| TEXT SECTION |
____________

Tuesday, July 24, 2012



HAVANA, Cuba (AP) — Cuban activist Oswaldo Paya, who spent decades speaking out against the communist government of Fidel and Raul Castro and became one of the most powerful voices of dissent against their half-century rule, died Sunday in a car crash, fellow dissidents said. He was 60.

Elizardo Sanchez, a human rights advocate on the island and de facto spokesperson for Cuba's small opposition, said he confirmed Paya's death with his associates in the city of Bayamo, 500 miles (800 kilometres) east of the capital.

"It was an accident early in the afternoon," Sanchez said.

Paya, who drew strength from his Roman Catholic roots as he pressed for change in his homeland, continued to voice his opposition after Fidel resigned due to illness in early 2008, calling the passing of the presidency to younger brother Raul a disappointment.

"The driving force of society should be the sovereignty of the people, not the Communist Party," Paya wrote after the new parliament chose Raul Castro as head of state and government. "The people of Cuba want changes that signify liberty, open expression of their civil, political, economic and social rights."

____________

Stored dataset items:
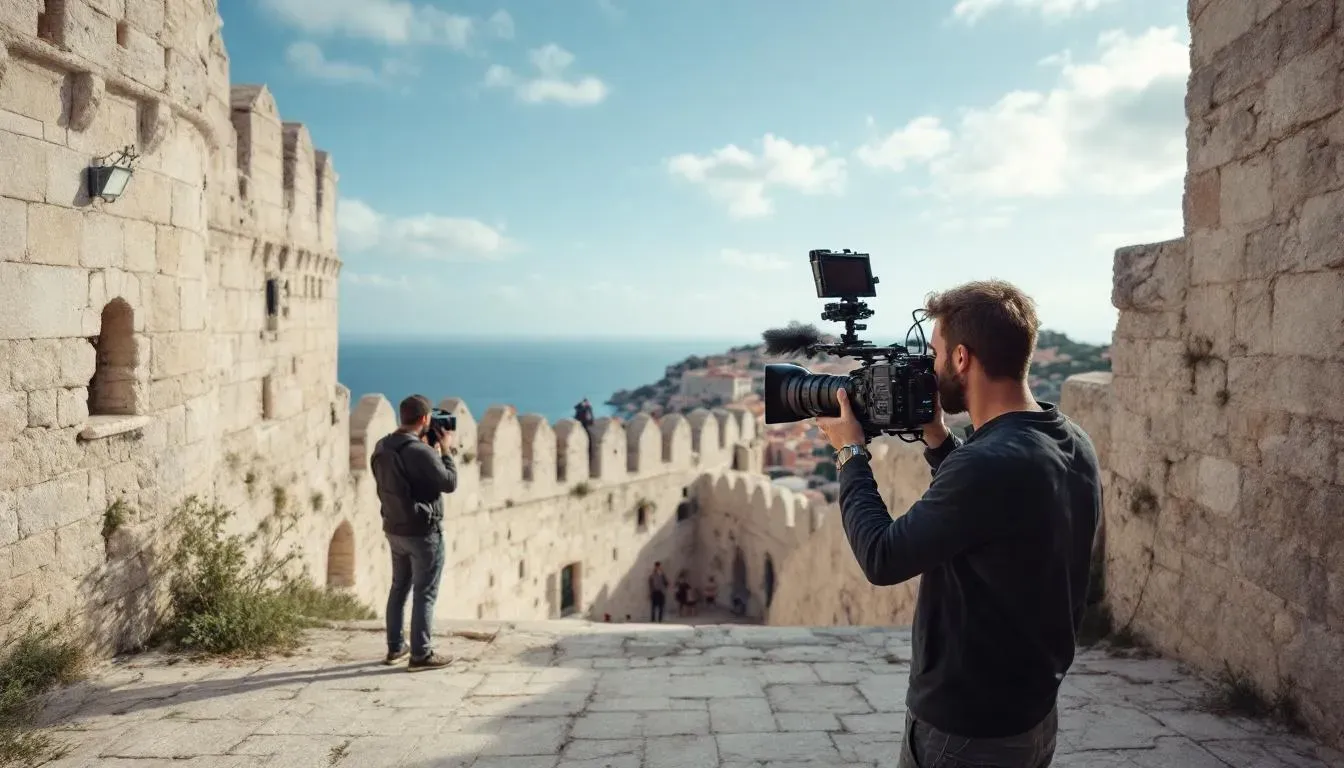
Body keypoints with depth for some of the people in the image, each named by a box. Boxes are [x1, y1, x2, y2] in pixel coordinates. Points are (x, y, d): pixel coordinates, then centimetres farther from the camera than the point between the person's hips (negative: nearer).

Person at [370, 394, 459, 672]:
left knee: (399, 587, 19)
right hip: (423, 532, -8)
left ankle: (395, 647, 27)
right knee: (425, 593, 0)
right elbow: (449, 483, -15)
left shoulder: (381, 448, 3)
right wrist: (445, 450, -4)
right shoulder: (420, 451, -22)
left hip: (395, 529, 8)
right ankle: (421, 654, 4)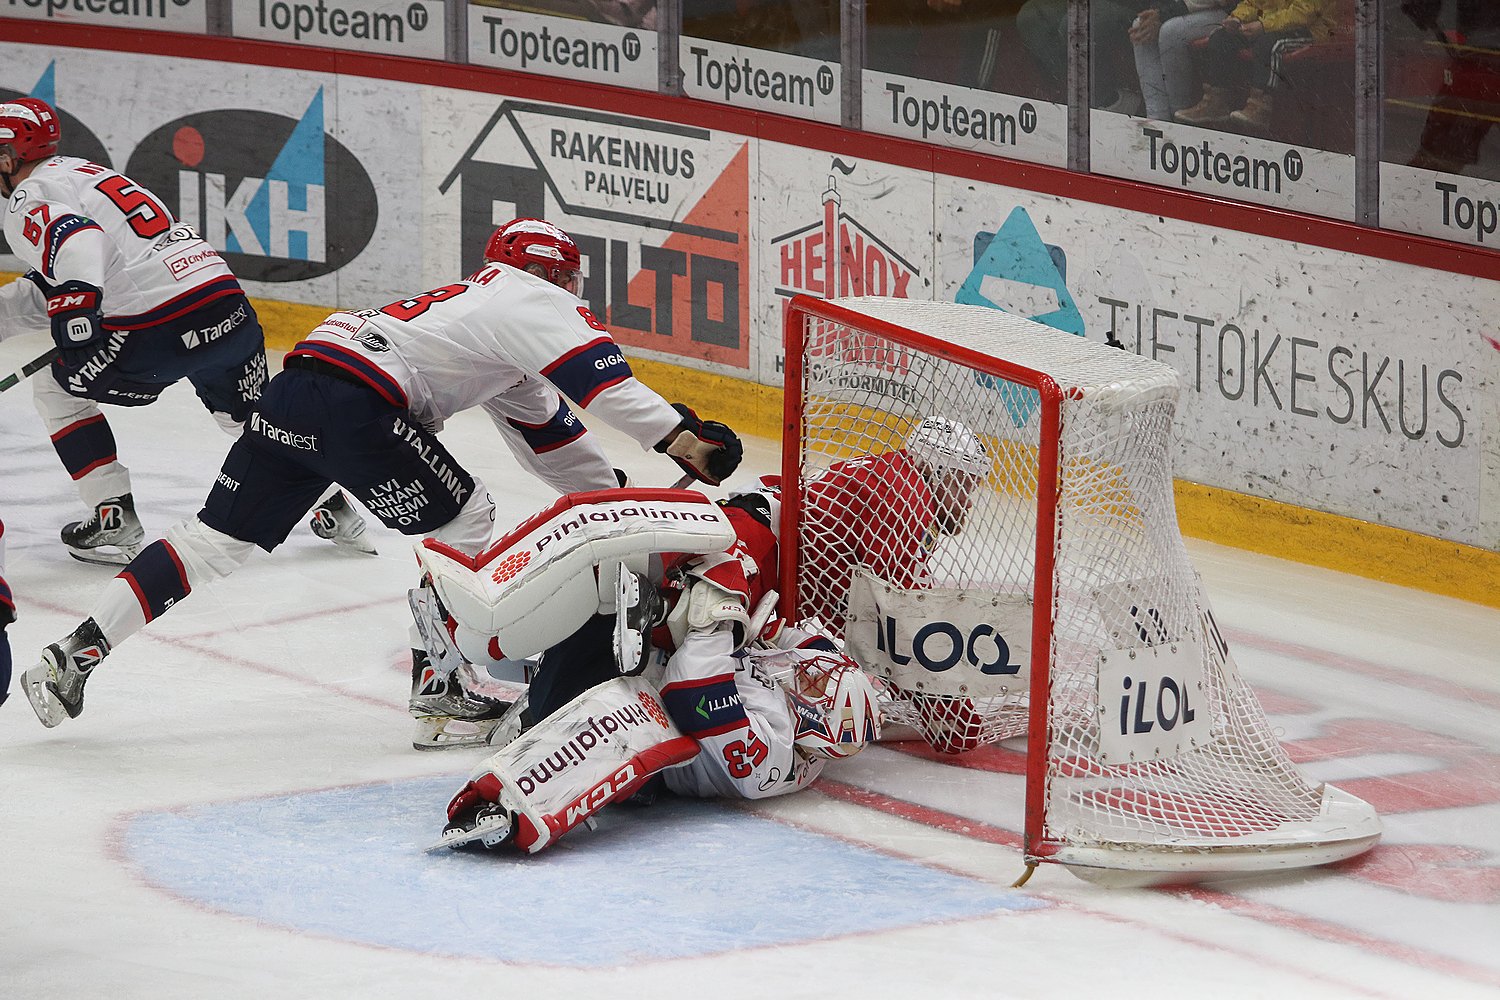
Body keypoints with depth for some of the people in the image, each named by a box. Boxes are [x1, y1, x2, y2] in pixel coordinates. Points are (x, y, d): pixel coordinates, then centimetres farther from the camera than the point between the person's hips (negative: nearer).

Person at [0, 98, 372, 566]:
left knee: (55, 390, 13)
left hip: (160, 331, -8)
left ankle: (114, 519, 10)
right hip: (227, 302, 8)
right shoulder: (80, 172, 30)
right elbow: (49, 291, 35)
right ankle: (336, 508, 23)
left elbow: (74, 240, -25)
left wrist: (75, 324, -31)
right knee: (250, 417, 29)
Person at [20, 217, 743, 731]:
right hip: (354, 403, -9)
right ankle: (441, 688, 4)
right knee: (461, 518, 5)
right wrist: (680, 437, -15)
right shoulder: (531, 299, 6)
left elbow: (548, 434, 37)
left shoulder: (476, 303, 34)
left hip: (292, 395, 9)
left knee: (217, 540, 11)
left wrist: (621, 497, 36)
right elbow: (595, 375, -12)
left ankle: (76, 654, 7)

____________

| WORK INSTRUCTIONS |
- A) Name each person who appears by name in the news report on Oswaldo Paya's death.
- B) Please resume the news report on Oswaldo Paya's death, starting right after its last sentence.

| EXPECTED OUTPUTS |
- A) Oswaldo Paya, Fidel Castro, Raul Castro, Elizardo Sanchez

- B)
The electrical engineer gained international fame as the top organiser of the Varela Project, a signature gathering drive asking authorities for a referendum on laws to guarantee civil rights such as freedom of speech and assembly.

Shortly before former US President Jimmy Carter's visit to Cuba in May 2002, Paya delivered 11,020 signatures to the island's parliament seeking that initiative. He later delivered a second batch of petitions containing more than 14,000 signatures to the National Assembly, Cuba's parliament, posing a renewed challenge to the island's socialist system.

The Varela Project was seen as the biggest non-violent campaign to change the system the elder Castro established after the 1959 Cuban revolution.

The government set aside the first batch of signatures and launched its own, successful petition drive to enshrine the island's socialist system as "irrevocable" in the Cuban constitution.

Paya continued his efforts, saying it was more important to mobilise Cubans to demand human rights than to win government acceptance of the project. However, his influence waned notably in his final years as younger activists and bloggers like Yoani Sanchez gained international headlines.